This is a very easy walk on a well-prepared footpath, along the top of Talla Dam and down the side of the reservoir to the outflow tunnel from Fruid Reservoir. It is well worth taking this short walk, as it provides some fantastic views of the reservoir and surrounding hills.
Parking: There is a car parking area at the start of this walk, at the top of the dam, close to Victoria Lodge.
The dam was built between 1897 and 1905 to meet the increasing requirements for water from Edinburgh. An aqueduct still carries the water through the hills, all the way to Edinburgh. The construction of the earthwork dam and the underground aqueduct was a major feat of Victorian engineering, and was built by an army of 500 labourers managed by the construction firm James Young and Sons, until they went bankrupt, and then by John Best of Leith. The reservoir is now managed by Scottish Water, and draws water from a catchment of 2501 hectares. It is about 2.5 miles long, and it is deepest at the dam side, at about 24.4 metres (80ft).
This route follows the well-constructed path down the south-west side of the reservoir. To reach the start of the walk, either walk along the top of the dam on the grassy bank, or walk along the road, and you can access the walk just after the road turns the corner. NEED THE NEW GATE
Head along the side of the dam until you cross a bridge, and on your left is a bench overlooking the reservoir with stunning views. If you look back across the reservoir, you will see Victoria Lodge, now a private dwelling, that was built in 1897 as the headquarters for the Trustees of the Edinburgh Water Company. This Category B listed building was built in the Scots Renaissance style, and still retains many of the original features.
Continue a short distance to the inlet from Fruid Reservoir. If you choose to descend the steep steps, take care as they can be slippery. Fruid Reservoir was opened in 1967 to top up the water supplies as the demands from Edinburgh increased.

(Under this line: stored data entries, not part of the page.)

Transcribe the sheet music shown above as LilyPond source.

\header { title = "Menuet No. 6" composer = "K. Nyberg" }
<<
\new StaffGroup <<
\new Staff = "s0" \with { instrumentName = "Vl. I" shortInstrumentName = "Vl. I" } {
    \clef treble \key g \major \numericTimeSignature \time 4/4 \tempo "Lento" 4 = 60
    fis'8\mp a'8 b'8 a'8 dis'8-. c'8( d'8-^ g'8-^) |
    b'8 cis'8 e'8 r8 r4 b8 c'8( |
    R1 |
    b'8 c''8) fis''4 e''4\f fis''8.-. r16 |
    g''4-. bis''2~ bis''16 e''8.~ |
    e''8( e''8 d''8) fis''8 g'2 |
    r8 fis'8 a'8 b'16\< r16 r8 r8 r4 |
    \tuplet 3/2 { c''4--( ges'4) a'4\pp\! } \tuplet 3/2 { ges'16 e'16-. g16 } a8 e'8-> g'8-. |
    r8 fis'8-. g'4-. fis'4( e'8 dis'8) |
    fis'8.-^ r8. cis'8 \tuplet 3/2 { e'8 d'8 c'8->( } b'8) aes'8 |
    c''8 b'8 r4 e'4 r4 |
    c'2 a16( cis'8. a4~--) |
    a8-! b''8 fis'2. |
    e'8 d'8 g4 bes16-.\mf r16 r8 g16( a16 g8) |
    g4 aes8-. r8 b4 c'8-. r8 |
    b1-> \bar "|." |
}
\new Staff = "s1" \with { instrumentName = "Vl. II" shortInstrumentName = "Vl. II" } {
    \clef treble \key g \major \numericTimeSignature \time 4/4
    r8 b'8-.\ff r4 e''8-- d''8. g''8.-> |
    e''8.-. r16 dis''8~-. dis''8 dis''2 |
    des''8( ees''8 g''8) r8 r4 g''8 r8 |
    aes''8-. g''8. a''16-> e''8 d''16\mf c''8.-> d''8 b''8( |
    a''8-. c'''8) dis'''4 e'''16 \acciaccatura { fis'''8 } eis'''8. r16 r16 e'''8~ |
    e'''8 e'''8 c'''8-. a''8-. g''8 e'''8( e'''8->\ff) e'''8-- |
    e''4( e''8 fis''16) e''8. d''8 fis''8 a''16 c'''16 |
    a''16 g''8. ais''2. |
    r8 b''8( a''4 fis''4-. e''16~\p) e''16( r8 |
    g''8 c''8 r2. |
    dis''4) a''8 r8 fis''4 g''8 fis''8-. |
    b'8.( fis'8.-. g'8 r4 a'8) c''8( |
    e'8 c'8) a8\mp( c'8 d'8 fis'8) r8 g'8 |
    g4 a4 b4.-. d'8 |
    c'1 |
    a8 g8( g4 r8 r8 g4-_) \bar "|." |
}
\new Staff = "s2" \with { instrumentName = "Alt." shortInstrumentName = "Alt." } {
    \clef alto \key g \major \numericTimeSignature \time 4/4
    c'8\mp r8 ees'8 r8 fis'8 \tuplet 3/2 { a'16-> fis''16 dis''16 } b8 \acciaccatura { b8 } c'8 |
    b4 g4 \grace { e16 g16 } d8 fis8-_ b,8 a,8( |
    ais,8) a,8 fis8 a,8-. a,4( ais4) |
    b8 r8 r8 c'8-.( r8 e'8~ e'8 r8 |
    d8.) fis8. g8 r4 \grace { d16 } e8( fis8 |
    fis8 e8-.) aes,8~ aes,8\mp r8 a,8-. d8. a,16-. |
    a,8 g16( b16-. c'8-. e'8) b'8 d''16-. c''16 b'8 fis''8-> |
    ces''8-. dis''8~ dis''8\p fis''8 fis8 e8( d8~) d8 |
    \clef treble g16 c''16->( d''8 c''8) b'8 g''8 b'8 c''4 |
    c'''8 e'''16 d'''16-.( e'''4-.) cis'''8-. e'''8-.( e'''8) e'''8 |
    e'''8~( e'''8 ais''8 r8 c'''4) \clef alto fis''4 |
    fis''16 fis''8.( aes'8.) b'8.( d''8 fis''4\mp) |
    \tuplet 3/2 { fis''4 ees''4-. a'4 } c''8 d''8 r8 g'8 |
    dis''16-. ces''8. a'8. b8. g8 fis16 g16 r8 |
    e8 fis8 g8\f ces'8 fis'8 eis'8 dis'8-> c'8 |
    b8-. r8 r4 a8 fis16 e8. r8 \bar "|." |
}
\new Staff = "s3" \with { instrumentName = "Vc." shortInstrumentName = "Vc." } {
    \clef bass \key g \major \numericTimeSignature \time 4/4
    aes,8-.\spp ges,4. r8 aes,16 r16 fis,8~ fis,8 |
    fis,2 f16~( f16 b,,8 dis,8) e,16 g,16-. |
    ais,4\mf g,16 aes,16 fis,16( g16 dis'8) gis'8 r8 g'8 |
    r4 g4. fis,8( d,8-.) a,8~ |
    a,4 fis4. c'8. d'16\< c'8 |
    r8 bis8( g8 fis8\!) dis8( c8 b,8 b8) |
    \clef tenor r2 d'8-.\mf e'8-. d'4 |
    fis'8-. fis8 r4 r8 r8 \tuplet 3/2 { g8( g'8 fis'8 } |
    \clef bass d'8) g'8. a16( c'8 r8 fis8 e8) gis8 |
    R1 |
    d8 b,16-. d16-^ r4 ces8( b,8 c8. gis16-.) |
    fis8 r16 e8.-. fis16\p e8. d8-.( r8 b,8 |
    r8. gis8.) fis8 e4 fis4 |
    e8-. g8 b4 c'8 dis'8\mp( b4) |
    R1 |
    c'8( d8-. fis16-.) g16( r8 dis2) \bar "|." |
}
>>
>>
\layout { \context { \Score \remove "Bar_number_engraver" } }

The water from Talla Water was diverted into the bed of the reservoir on 20th May 1905, and was officially opened in 28th September by Lady Cranston, the wife of the Lord Provost. The total cost of the construction was £1.25 million (the equivalent of £156 million in 2020).
Along the edge of the reservoir, look out for remnants and relics of the railway line that would have carried building materials down the side of the reservoir.